Loo Hawley hasn’t had an average life by any means, and that’s all thanks to her dad. She grew up with no permanent home, moving from place to place with her father, who is always on the run. Now as a teenager, Loo finally has a chance at a normal life in her late mother’s hometown, where her father finds work as a fisherman and decides to settle down. Loo begins high school, struggles to fit in, and finds herself constantly wondering about the mother that she never knew. She begins to unravel mysteries about her parents’ lives before she was born, and uncovers secrets that were meant to stay hidden. Before long, Loo realizes that past demons are still very alive in the present. In fact, her father is in danger – and so is she.
This heart-wrenching novel perfectly captures a family in distress, struggling to cope with a tragedy that strikes down each character with grief. The story unfolds through the keen eyes of eleven-year-old Isidore, a boy who doesn’t quite fit in and lacks a filter, but knows more than others recognize. Isidore, or Dory, for short, continuously searches for a sense of belonging in those around him. Readers grasp the true meaning of change with each turn of the page as they watch the Mazal family evolve, and find that growing older doesn’t always mean growing wiser.

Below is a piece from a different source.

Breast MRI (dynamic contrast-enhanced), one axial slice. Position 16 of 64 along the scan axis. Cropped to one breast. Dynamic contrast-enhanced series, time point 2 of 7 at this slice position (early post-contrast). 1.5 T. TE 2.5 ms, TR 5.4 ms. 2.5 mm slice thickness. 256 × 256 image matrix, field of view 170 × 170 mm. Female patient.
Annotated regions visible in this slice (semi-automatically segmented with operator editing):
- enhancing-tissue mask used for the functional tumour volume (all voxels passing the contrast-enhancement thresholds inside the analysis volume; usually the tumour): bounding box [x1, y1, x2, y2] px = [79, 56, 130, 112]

When Lane Roanoke was fifteen, her mother committed suicide, and life as she knew it slipped away. She was uprooted to live with her grandparents and cousin, Allegra, on their estate in rural Kansas. Though Lane knew little of her mother’s mysterious family, she quickly embraced life as one of the rich and beautiful Roanoke girls – until she discovered a deep, dark secret and ran far away, as fast as she possibly could, never looking back. Eleven years later, Lane gets a frantic phone call from her grandfather and learns that Allegra has gone missing. Lane returns to the estate to help search for her cousin, and faces trouble from her past. But this time around, she may not be strong enough to leave.

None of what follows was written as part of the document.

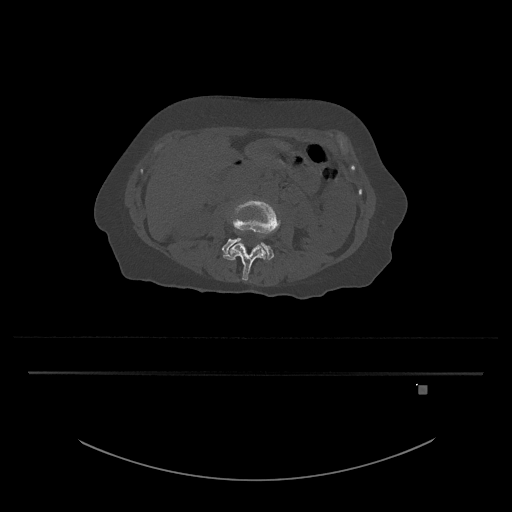
CT including the spine, one axial slice. Position 405 of 797 along the scan axis. Bone window (W 1800 / L 400 HU). 0.5 mm slice thickness. 512 × 512 image matrix, field of view 500 × 500 mm. Patient: female, 57 years. From the clinical record (not read from this slice): primary cancer: cervical.
Outlined on this slice (semi-automatically segmented with operator editing):
- L3 vertebra: bounding box [x1, y1, x2, y2] px = [223, 199, 281, 281]
- L4 vertebra: [222, 238, 274, 262]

This debut short story collection illuminates the Chinese immigrant experience through the eyes of Chinese-American daughters growing up in New York City. Each story visits the life of a different young girl, and though all the stories have their own unique plot, there are similar underlying issues: every girl is impacted by her parents’ current struggles and past experiences. Not for the fainthearted, this collection is raw, riveting, and packs a punch straight to the gut while delivering a message to everyone out there: Privilege is not something that should be taken for granted.